Smartphones packing Intel Merrifield launching in 2014

Chipmaker to ship Bay Trail tablets at the end of 2013.

Intel showed off its latest smartphone reference design at Computex, in Taiwan, as the chipmaker looks to make up ground in the mobile market.

Tom Kilroy, executive vice president at Intel revealed a smartphone running the Merrifield processor, the codenamed given to the forthcoming 22nm Atom system-on-chips (SoCs).

He claimed that the Merrifield chip will deliver twice the performance of its predecessor and devices will officially be launched at Mobile World Congress in 2014.

Kilroy also claimed that the Merrifield chips will offer "much improved" battery life although he declined to go into specifics.

Meanwhile, he confirmed tablets powered by Bay Trail processors will ship later in 2013. These will be available in quad-core varieties, offer twice the performance of the previous generation and support resolutions up to 2560 x 1440, he explained.

Tablets using Bay Trail processors will offer up to 8 hours of battery life and will support both the Android and Windows platforms, according to Intel.

The next-gen devices using Bay Trail and Merrifield are also expected to be able to support 4G connectivity. This will be done by incorporating the Intel XMM 7160 modem into devices.

At present there is no timeframe for when Intel's chip will have 4G functionality built into chips, but this shouldn't pose too much of a problem as the 7160 modem is small enough to be used in smartphones.

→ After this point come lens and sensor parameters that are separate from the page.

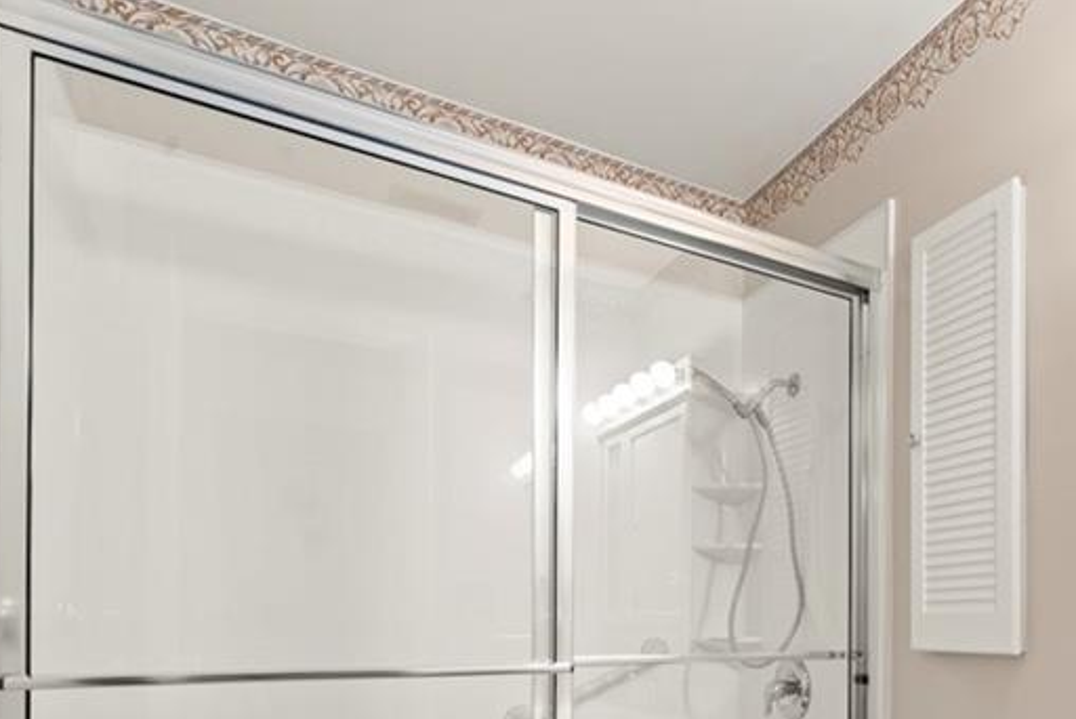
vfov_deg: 46.0
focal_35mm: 26
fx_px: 778
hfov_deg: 62.8
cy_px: 615
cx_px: 876
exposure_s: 1/2
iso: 400
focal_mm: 13
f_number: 11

Intel has confirmed to IT Pro devices running its chips will be 4G-ready in "Q1 2014, in conjunction with carrier readiness".

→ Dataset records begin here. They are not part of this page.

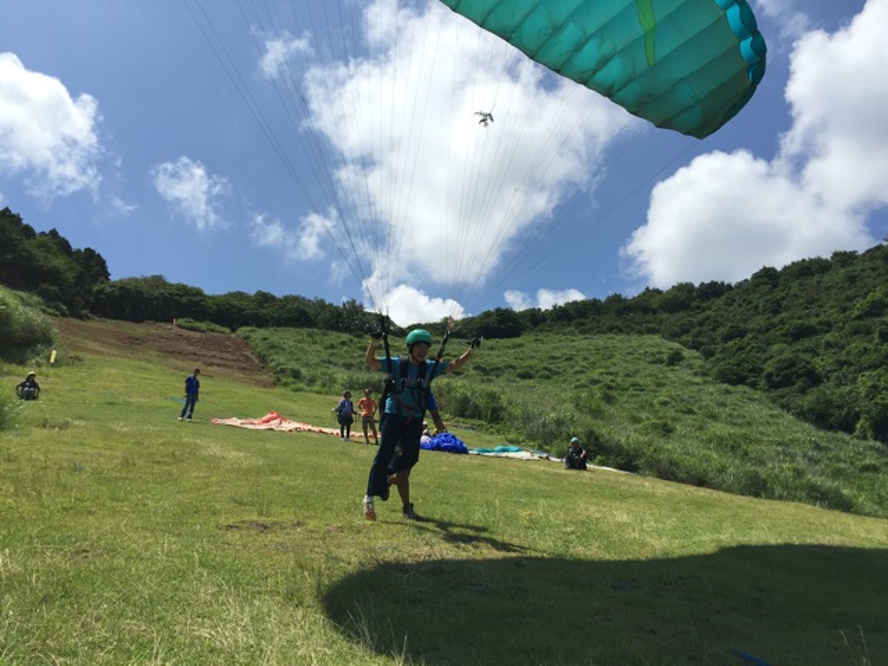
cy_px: 333
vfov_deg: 48.2
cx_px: 444
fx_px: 744
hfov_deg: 61.7
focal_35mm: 29
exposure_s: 1/2475
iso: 32
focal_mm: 4.15
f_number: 2.2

The launch of the next-gen Atom chips marks an important milestone for Intel as it goes head-to-head with ARM licensees such as Qualcomm.

Atom chips are found in a handful of smartphones at present including the Motorola Razr i. However, Intel is expected to kick-on with a number of contract wins including a possible tie up with Samsung.

Both the Merrifield and Bay Trail processors are based on the revamped architecture codenamed "Silvermount". This is the first redesign of the Atom since it was first introduced in netbooks in 2008, and represents the start of a yearly refresh cycle.